■ Document section ■
========

Hi Chris,

Thanks for the ODL reference. I'm working through it now.

Steve

On Sat, May 28, 2011 at 1:55 AM, Mattmann, Chris A (388J) <
[email protected]> wrote:

> Hey Steve,
>
>
> > Chris, do you have a good reference for ODL files?
>
> The NASA Planetary Data System (PDS) Standards Reference and Chapter 12 on
> ODL is the best one I know:
>
> http://pds.nasa.gov/tools/standards-reference.shtml
>
> > It sounds like MinODL
> > parser will allow you to traverse from Group to Group Data Fields to
> > dimensions and the variables in an HDF-EOS file
>
> +1, yep.
>
> >
> > and to dimensions and variables in netCDF land, true?
>
> +1, yep.
>
> That's the goal!
>
> Cheers,
> Chris
>
> >
> > On Fri, May 27, 2011 at 12:31 PM, Mattmann, Chris A (388J) <
> > [email protected]> wrote:
> >
> >> Hey Steve!
> >>
> >> Nice to see you show up on the list :-) Yep, I totally agree, I have a
> >> couple of useful additions I'm going to create issues for and contribute
> >> back to Tika:
> >>
> >> 1. MinODL parser for ODL files themselves and also used in 2 below;
> >> 2. ParseContext properties identifying:
> >>  - groups that are in fact ODL values, that need to be parsed with the
> >> MinODL parser (useful for NetCDF and for HDF)
> >>  - what groups to select out (e.g., in HDF, by Path
> >> /Group1/SubGroup1/Property, and in NetCDF just by name)

========

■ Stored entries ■
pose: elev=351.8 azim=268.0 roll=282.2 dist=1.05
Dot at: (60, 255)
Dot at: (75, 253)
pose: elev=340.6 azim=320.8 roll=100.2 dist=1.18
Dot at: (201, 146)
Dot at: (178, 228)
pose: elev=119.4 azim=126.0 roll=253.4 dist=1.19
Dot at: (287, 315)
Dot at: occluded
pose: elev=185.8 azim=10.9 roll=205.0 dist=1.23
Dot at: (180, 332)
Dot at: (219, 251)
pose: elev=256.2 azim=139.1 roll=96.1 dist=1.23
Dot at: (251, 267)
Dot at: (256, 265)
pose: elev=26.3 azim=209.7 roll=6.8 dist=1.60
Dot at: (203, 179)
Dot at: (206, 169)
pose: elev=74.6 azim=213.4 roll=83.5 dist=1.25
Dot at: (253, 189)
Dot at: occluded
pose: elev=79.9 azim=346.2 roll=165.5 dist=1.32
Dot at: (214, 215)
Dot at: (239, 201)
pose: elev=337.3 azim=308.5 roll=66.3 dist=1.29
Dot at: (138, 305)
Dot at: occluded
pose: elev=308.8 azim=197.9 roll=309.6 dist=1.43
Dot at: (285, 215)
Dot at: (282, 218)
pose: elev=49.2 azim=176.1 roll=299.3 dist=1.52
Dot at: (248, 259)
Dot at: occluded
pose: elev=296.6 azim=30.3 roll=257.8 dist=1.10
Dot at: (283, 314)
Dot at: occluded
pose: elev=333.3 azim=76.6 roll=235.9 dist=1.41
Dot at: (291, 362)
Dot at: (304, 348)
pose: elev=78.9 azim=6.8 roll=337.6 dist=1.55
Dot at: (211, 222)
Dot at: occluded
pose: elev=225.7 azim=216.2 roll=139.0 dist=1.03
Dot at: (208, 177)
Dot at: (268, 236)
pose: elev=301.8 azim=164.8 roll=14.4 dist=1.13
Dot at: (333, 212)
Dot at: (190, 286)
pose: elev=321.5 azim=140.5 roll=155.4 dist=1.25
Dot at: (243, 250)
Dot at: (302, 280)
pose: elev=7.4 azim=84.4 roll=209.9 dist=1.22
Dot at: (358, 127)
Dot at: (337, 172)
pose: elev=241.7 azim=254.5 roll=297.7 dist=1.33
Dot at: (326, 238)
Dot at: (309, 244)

========

■ To do ■
Continue the email thread on ODL parsing in Tika from its last line above, not the entries.

■ Task response ■
> >>
> >> I think the combination of those will help the HDF and NetCDF parsers to
> >> become more robust, and configurable. Also, GDAL is high on my priority
> >> list. I've already built the Java bindings, but am working through some
> >> trickery with GDAL since it doesn't like the fact that Tika isn't file
> >> based, and when we use TikaInputStream, it creates a file of arbitrary
> >> extension (which ticks off GDAL as it's looking for something specific).
> I
> >> have a work-around though in the works...
> >>
> >> Cheers,
> >> Chris
> >>
> >>
> >> On May 26, 2011, at 4:20 AM, Steve Aulenbach wrote:
> >>
> >>> Hi Chris,
> >>>
> >>> I think your plan to improve the netCDF and HDF parsing is a great one.
> >> The
> >>> richness of a full ncdump of netCDF metadata and a full ncdump HDF-EOS
> >>> metadata would be an excellent addition to the 1.0 release of Tika. I
> >> have
> >>> discussed Tika to several science data user  and they usually ask about
> >>> netCDF and HDF-EOS metadata capabilities. A GDAL parser is also a great
> >>> idea.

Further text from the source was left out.